(Collected data)
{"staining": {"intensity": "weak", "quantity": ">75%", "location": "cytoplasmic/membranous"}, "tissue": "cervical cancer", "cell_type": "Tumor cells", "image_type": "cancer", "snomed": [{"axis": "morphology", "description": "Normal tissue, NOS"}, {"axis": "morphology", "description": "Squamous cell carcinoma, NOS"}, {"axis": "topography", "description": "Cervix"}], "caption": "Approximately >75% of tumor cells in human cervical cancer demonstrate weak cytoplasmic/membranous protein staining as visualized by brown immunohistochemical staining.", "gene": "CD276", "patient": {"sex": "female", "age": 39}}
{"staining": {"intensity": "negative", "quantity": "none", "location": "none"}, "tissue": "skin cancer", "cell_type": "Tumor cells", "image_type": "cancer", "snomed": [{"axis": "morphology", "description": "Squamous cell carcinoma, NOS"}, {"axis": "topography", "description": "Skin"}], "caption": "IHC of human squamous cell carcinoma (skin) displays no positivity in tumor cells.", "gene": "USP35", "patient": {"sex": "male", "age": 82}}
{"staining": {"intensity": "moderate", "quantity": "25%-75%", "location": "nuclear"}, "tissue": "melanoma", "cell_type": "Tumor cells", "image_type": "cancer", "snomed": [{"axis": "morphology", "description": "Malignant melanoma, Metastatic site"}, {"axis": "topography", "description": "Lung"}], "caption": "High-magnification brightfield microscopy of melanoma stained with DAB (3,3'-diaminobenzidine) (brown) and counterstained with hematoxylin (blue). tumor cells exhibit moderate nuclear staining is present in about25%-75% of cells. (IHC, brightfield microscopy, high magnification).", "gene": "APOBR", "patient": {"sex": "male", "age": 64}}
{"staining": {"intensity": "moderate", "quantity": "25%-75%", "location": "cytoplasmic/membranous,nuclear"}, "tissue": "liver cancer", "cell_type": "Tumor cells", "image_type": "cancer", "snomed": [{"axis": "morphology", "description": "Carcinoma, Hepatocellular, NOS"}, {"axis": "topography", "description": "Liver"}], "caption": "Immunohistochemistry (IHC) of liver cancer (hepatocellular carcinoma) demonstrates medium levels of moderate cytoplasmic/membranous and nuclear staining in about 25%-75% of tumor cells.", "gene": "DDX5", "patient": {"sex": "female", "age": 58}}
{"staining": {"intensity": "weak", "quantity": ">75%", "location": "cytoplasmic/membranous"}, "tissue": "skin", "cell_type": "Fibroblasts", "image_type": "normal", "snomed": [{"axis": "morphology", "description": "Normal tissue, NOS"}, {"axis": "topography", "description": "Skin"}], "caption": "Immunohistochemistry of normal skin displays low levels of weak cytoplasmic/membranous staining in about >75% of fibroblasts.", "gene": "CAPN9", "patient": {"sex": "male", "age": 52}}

== PROBLEM TO WORK ON ==
Extract exactly the leading lines of the data, stopping at and including the line with "brightfield microscopy of".

== TASK OUTPUT ==
{"staining": {"intensity": "weak", "quantity": ">75%", "location": "cytoplasmic/membranous"}, "tissue": "cervical cancer", "cell_type": "Tumor cells", "image_type": "cancer", "snomed": [{"axis": "morphology", "description": "Normal tissue, NOS"}, {"axis": "morphology", "description": "Squamous cell carcinoma, NOS"}, {"axis": "topography", "description": "Cervix"}], "caption": "Approximately >75% of tumor cells in human cervical cancer demonstrate weak cytoplasmic/membranous protein staining as visualized by brown immunohistochemical staining.", "gene": "CD276", "patient": {"sex": "female", "age": 39}}
{"staining": {"intensity": "negative", "quantity": "none", "location": "none"}, "tissue": "skin cancer", "cell_type": "Tumor cells", "image_type": "cancer", "snomed": [{"axis": "morphology", "description": "Squamous cell carcinoma, NOS"}, {"axis": "topography", "description": "Skin"}], "caption": "IHC of human squamous cell carcinoma (skin) displays no positivity in tumor cells.", "gene": "USP35", "patient": {"sex": "male", "age": 82}}
{"staining": {"intensity": "moderate", "quantity": "25%-75%", "location": "nuclear"}, "tissue": "melanoma", "cell_type": "Tumor cells", "image_type": "cancer", "snomed": [{"axis": "morphology", "description": "Malignant melanoma, Metastatic site"}, {"axis": "topography", "description": "Lung"}], "caption": "High-magnification brightfield microscopy of melanoma stained with DAB (3,3'-diaminobenzidine) (brown) and counterstained with hematoxylin (blue). tumor cells exhibit moderate nuclear staining is present in about25%-75% of cells. (IHC, brightfield microscopy, high magnification).", "gene": "APOBR", "patient": {"sex": "male", "age": 64}}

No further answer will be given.